# Paint



## VTEC_THIS (Oct 5, 2002)

It was very simple for me to chose a color when I bought my Spec V!!!!

WHITE!!!!!!!!!!!!!

Here's why!!!!

I have seen a lot of RED and BLACK B14's that have beyond faded paint. Sure they are a couple of years old but, I have seen white B13's that have better paint than some B15's.

1ST: Think of location. I live in AZ where temps can reach 121 degrees F. So White is the ideal color.

2ND: Proven Fact!!!! Paint with metallic flakes (Or for the girlies) paint with sparkles lasts longer!!! Such as the silver colored Spec V

3RD: Don't go like an entire month without washing your car!
I wash my car every week! People think that's a waste of water but, I am still gonna be happy 10 years from now when my car looks like it came out of the showroom!!!

I hope this helps!!!!


----------



## snkee200sx (Aug 22, 2002)

VTEC_THIS said:


> *It was very simple for me to chose a color when I bought my Spec V!!!!
> 
> WHITE!!!!!!!!!!!!! *


these are the same reasons that i chose a white 200sx. i love the way that the car looks when it's freshly washed and waxed. but the only problem with a white car is that it gets dirty too fast. other than that it is the ideal color for a car.


----------



## sr20 805 (Oct 7, 2002)

i think either white or silver would be an ideal color for a car because white is a clean finish and all but everything is noticeable on the car like dirt, scratches and so forth and on a silver car its less noticeable and still looks very clean, and black is very tight since its so stealth looking with tinted windows and all. but with black paint you have to be careful or else youll get those little scratches when washing your car and they are very annoying!


----------



## Scott (Apr 15, 2002)

I had a silver car that I repainted gray, and they're both good colors that hide dirt and splash marks easily.
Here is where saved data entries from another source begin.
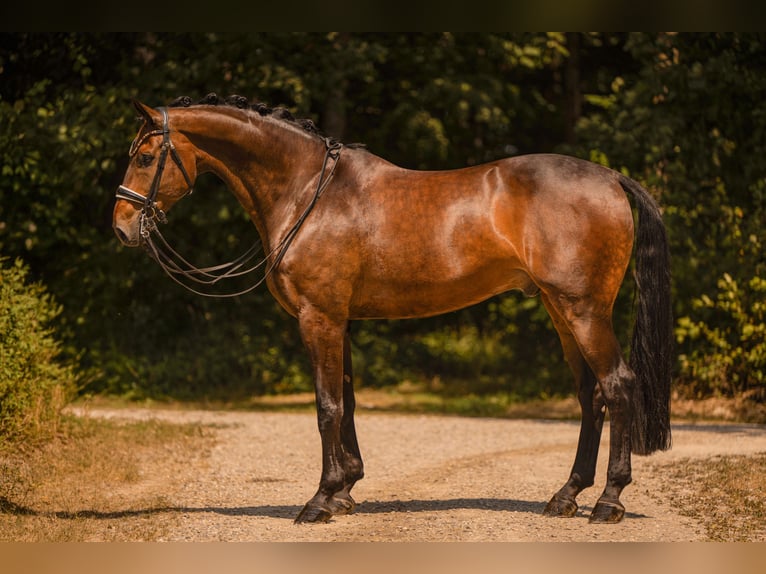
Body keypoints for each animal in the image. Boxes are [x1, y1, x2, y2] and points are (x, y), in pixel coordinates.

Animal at [112, 94, 672, 525]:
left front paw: (320, 500)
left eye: (146, 157)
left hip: (585, 312)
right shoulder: (339, 321)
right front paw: (344, 491)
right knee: (590, 396)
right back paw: (566, 495)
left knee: (617, 386)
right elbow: (347, 402)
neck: (309, 192)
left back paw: (609, 501)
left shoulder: (318, 318)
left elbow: (326, 407)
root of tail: (610, 178)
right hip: (561, 313)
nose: (121, 227)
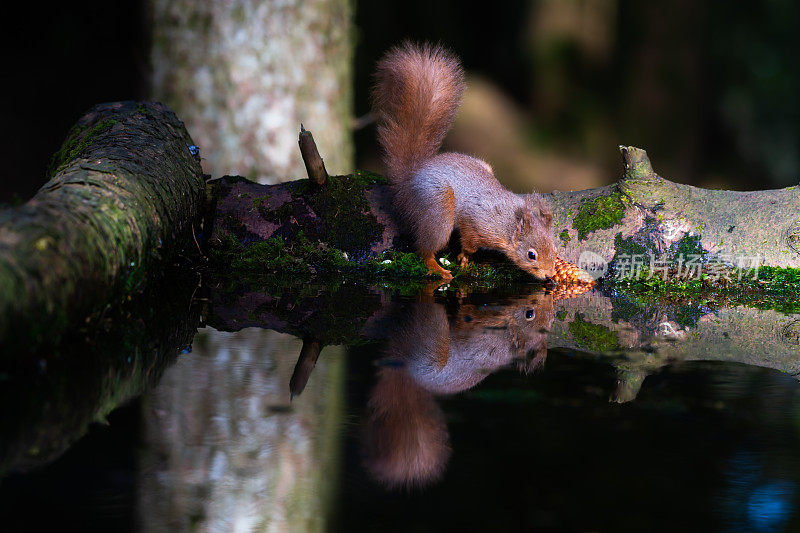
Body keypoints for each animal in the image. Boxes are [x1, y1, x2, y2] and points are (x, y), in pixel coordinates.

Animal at [370, 42, 552, 280]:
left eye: (554, 249)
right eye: (532, 255)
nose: (550, 276)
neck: (507, 223)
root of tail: (410, 177)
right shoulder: (477, 222)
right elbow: (469, 240)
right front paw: (465, 256)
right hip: (438, 206)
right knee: (424, 249)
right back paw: (437, 268)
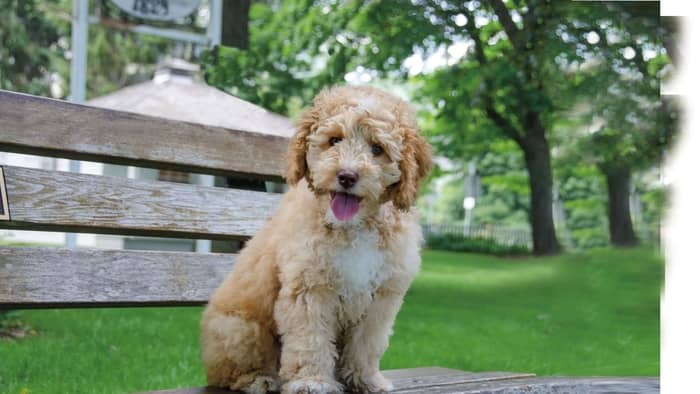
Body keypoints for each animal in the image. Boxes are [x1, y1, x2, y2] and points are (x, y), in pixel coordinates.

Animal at [200, 84, 432, 392]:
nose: (346, 176)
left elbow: (367, 344)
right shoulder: (309, 288)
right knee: (233, 370)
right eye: (334, 140)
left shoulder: (382, 297)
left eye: (377, 149)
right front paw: (312, 381)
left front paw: (366, 379)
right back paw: (259, 379)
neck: (354, 227)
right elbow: (310, 339)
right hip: (241, 329)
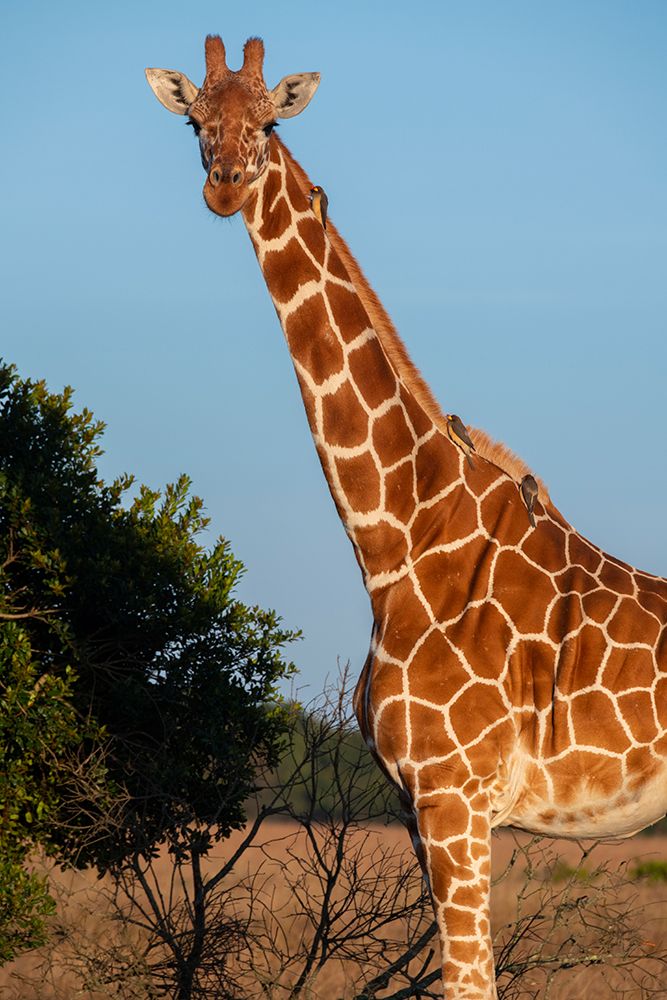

I've also had white which tends to show more dirt, but I agree, it looks good.


----------



## snkee200sx (Aug 22, 2002)

yeah i hate it when the roads are wet and the road grime get on my freshly waxed white 200sx. i also agree that silver is a good color as well as black.


----------



## Guest (Oct 10, 2002)

I came out of a Black vehicle - swirl marks were unbelieveable after only 2 yrs, and that's with amazing maintenance - ang got into my silver spec v. Amazing difference. I notice every spec of dirt but overall from a distance you can't even see it sometimes. 

One thing about Nissans paint overall though is that it's crap. One quick shot of paint and one quick clearcoat. I've had bugs take chips out of mine already. Not impressive.


----------



## Mr SEntra (Oct 7, 2002)

Gotta love white on a B15.


----------